Found Intel OpenMP ('libiomp') and LLVM OpenMP ('libomp') loaded at
the same time. Both libraries are known to be incompatible and this
can cause random crashes or deadlocks on Linux when loaded in the
same Python program.
Using threadpoolctl may cause crashes or deadlocks. For more
information and possible workarounds, please see
    https://github.com/joblib/threadpoolctl/blob/master/multiple_openmp.md



In [17]:
# Visualzing in 3D!

tsne = TSNE(n_components=3, random_state=42)
reduced_vectors = tsne.fit_transform(vectors)
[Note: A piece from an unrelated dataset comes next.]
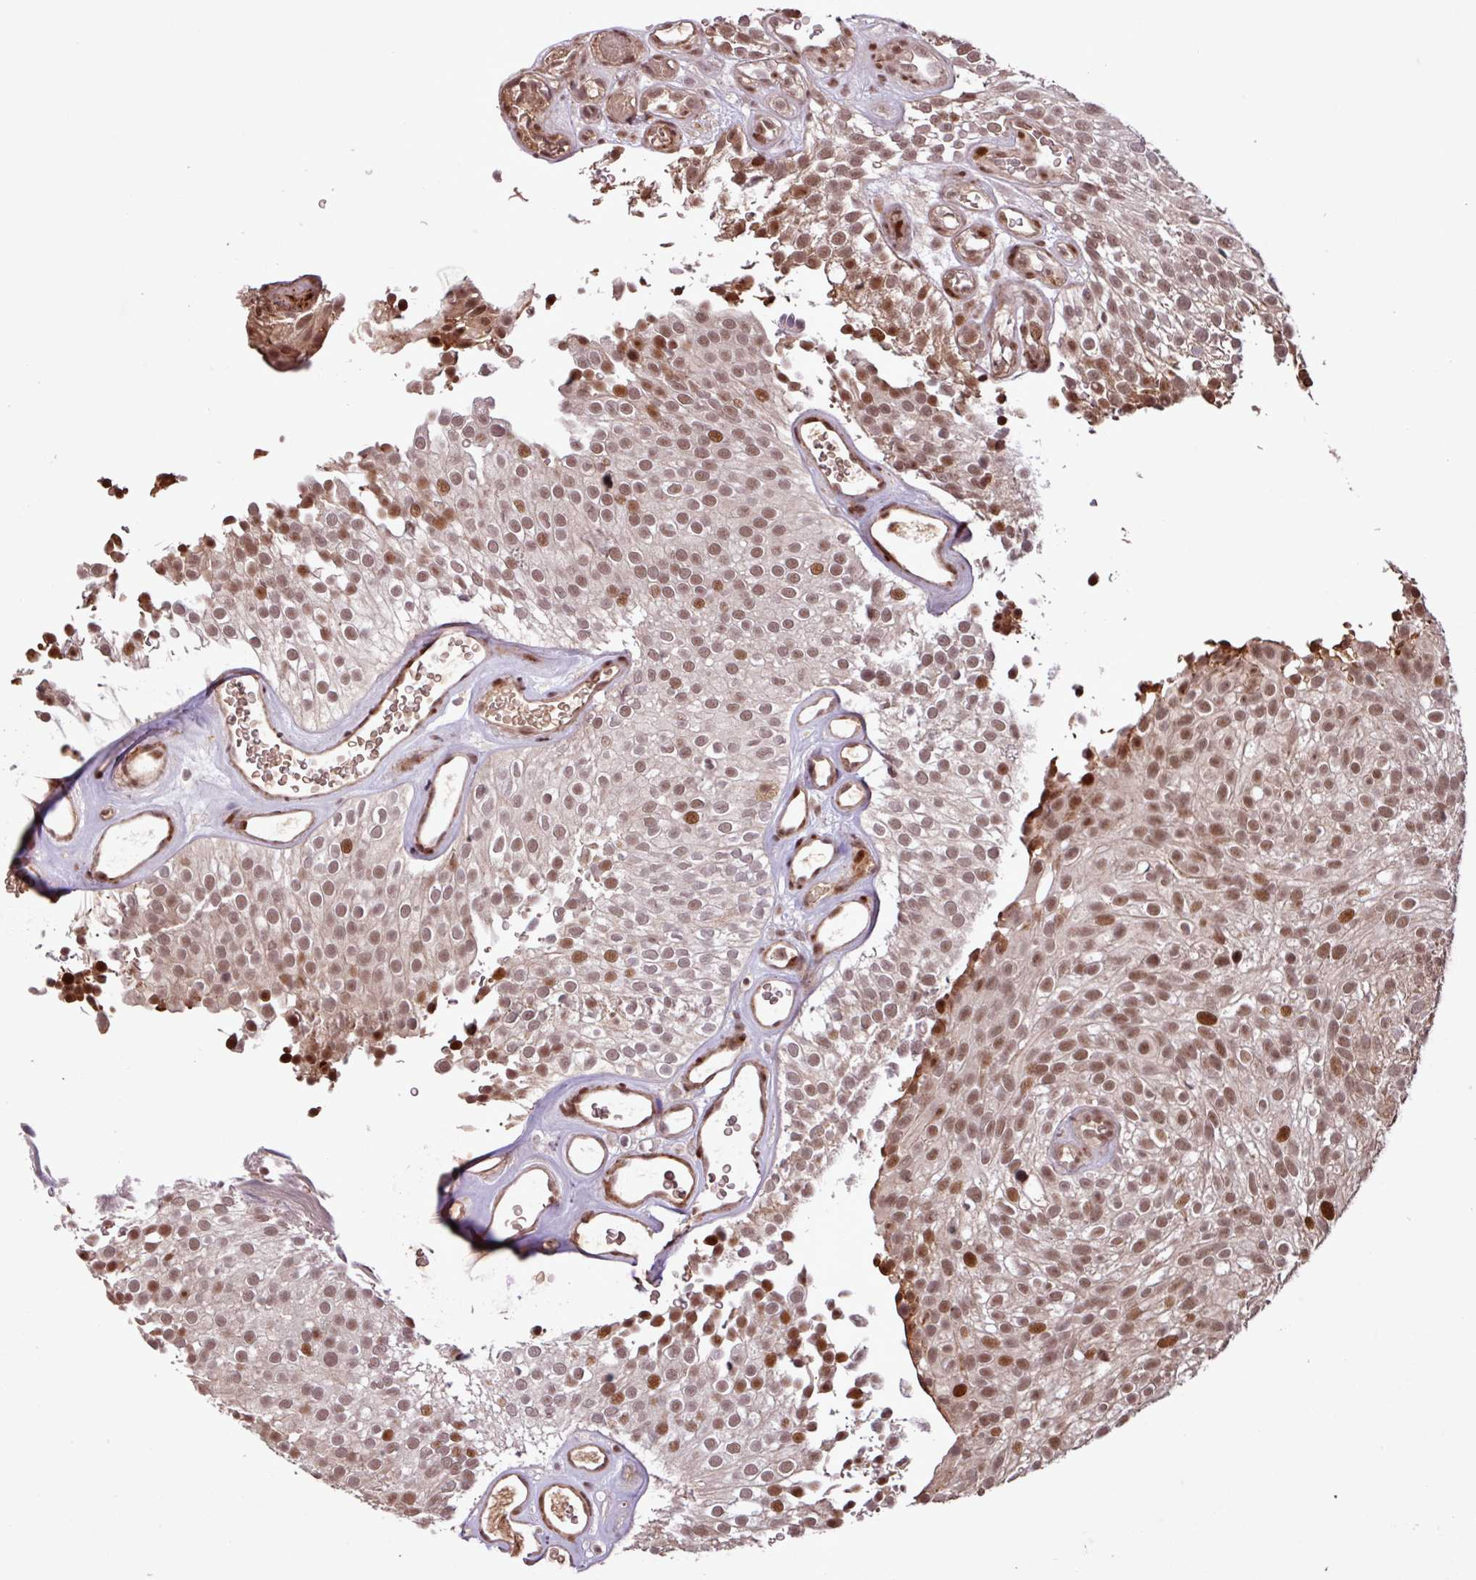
{"staining": {"intensity": "moderate", "quantity": ">75%", "location": "nuclear"}, "tissue": "urothelial cancer", "cell_type": "Tumor cells", "image_type": "cancer", "snomed": [{"axis": "morphology", "description": "Urothelial carcinoma, Low grade"}, {"axis": "topography", "description": "Urinary bladder"}], "caption": "Immunohistochemistry photomicrograph of urothelial cancer stained for a protein (brown), which shows medium levels of moderate nuclear expression in about >75% of tumor cells.", "gene": "SLC22A24", "patient": {"sex": "male", "age": 78}}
# Create the 3D scatter plot
fig = go.Figure(data=[go.Scatter3d(
    x=reduced_vectors[:, 0],
    y=reduced_vectors[:, 1],
    z=reduced_vectors[:, 2],
    mode='markers',
    marker=dict(size=5, color=colors, opacity=0.8),
    text=[f"Type: {t}<br>Text: {d[:100]}..." for t, d in zip(doc_types, documents)],
    hoverinfo='text'
)])

fig.update_layout(
    title='3D Chroma Vector Store Visualization',
    scene=dict(xaxis_title='x', yaxis_title='y', zaxis_title='z'),
    width=900,
    height=700,
    margin=dict(r=10, b=10, l=10, t=40)
)

fig.show()

In [18]:
# Connect to Chroma; use Hugging Face all-MiniLM-L6-v2

# embeddings = HuggingFaceEmbeddings(model_name="all-MiniLM-L6-v2")
# vectorstore = Chroma(persist_directory=DB_NAME, embedding_function=embeddings)

In [19]:
# Seting up the 2 key LangChain objects: retriever and llm
# Also, the temperature

retriever = vectorstore.as_retriever()
llm = ChatOpenAI(temperature=0, model_name=MODEL)

In [20]:
SYSTEM_PROMPT_TEMPLATE = """
You are a knowledgeable, friendly assistant representing the company CIHP.
You are chatting with a user about CIHP.
If relevant, use the given context to answer any question.
If you don't know the answer, say so.
Context:
{context}
"""

In [23]:
def answer_question(question: str, history):
    docs = retriever.invoke(question)
    context = "\n\n".join(doc.page_content for doc in docs)
    system_prompt = SYSTEM_PROMPT_TEMPLATE.format(context=context,history=history)
    response = llm.invoke([SystemMessage(content=system_prompt), HumanMessage(content=question)])
    return response.content

In [24]:
# UI implementation with gradio

gr.ChatInterface(answer_question).launch(inbrowser=True)

* Running on local URL:  http://127.0.0.1:7863
* To create a public link, set `share=True` in `launch()`.